Text block:

○ ○ ○ ○ ○

Manzanar through the lens of Ansel Adams

Posted by Kevin Fujii, @phooj

COURTESY OF THE LIBRARY OF CONGRESS

Aiko Hamaguchi, a nurse from Los Angeles, is one of many images from "Ansel Adams: A Portrait of Manzanar". The exhibit is on display at the Bainbridge Island Historical Museum through Dec. 7.

By Kevin Fujii, The Seattle Times

Better known for his landscape work, Ansel Adams broke from his norm to photograph the human landscape of Manzanar, a World War II relocation center in Inyo County, Calif., for Japanese-Americans and legal Japanese residents.

A current Bainbridge Island Historical Museum exhibit of the seldom-seen photographs by Adams offers a look inside the 1940's California internment camp called, "Ansel Adams: A Portrait of Manzanar". A few of those photos are seen here along with images from the Smithsonian and the Associated Press. To hear the voices behind Seattle Times arts writer Michael Upchurch's story, read it here.

News of the exhibit brought about a teenage memory. My older brother, Craig Fujii, an AP photographer at the time, showed our dad and grandmother a photo book on Manzanar. I knew our father was a child when he, his younger sister and his parents were sent to Manzanar from Southern California. I also remember my dad's youngest sister was born there.

But what made history real and personal was a photograph in this book. Grandma flipped through the pages and pointed at a young man in a white fedora and said, "That's Grandpa."

More of Adams' pictures of Manzanar can be seen in this Library of Congress collection.

○ ○ ○ ○ ○

What to produce:
According to the Manzanar article, until what date is the exhibit on display at the Bainbridge Island Historical Museum?

○ ○ ○ ○ ○

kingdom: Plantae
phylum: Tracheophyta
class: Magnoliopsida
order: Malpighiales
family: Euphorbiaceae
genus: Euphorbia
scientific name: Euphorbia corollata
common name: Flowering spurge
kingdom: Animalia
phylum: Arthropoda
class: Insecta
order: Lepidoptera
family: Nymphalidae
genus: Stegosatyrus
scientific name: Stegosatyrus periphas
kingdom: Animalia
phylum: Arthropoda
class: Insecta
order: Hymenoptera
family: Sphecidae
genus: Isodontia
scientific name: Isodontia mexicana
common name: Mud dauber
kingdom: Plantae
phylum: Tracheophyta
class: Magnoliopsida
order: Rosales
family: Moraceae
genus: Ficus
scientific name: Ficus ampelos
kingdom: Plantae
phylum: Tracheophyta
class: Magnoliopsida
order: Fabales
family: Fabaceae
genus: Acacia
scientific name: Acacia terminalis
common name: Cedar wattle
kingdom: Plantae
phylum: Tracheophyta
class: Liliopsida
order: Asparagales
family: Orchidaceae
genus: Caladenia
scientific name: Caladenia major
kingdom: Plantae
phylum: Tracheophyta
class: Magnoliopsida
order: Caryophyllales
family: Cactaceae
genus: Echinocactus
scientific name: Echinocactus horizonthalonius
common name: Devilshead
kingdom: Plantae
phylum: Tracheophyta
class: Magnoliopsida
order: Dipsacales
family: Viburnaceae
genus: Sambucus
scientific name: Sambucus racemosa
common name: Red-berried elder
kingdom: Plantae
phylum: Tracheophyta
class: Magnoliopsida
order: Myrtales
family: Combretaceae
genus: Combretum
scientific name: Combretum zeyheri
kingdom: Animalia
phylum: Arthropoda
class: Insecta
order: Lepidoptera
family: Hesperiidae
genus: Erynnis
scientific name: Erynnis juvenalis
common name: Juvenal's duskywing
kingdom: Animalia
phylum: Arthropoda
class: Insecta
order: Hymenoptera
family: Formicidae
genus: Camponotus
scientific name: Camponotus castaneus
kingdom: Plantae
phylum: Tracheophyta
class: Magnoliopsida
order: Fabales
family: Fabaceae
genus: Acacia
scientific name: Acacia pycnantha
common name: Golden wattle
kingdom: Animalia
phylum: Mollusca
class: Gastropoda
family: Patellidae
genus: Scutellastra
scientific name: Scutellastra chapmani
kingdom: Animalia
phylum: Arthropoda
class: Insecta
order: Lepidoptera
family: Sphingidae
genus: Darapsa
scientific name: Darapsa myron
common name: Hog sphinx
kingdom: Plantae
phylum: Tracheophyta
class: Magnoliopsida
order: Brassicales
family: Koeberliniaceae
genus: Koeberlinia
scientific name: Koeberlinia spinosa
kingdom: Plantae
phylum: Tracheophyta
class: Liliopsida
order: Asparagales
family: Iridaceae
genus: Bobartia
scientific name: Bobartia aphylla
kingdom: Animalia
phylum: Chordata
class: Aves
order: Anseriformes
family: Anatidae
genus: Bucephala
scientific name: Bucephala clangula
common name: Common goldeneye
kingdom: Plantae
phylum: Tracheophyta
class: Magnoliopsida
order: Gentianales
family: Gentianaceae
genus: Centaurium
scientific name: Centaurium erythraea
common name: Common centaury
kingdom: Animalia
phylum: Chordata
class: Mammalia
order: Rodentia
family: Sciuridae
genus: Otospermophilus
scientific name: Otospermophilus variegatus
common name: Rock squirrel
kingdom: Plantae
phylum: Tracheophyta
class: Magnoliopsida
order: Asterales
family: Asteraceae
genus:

○ ○ ○ ○ ○

Answer to this exercise:
Dec. 7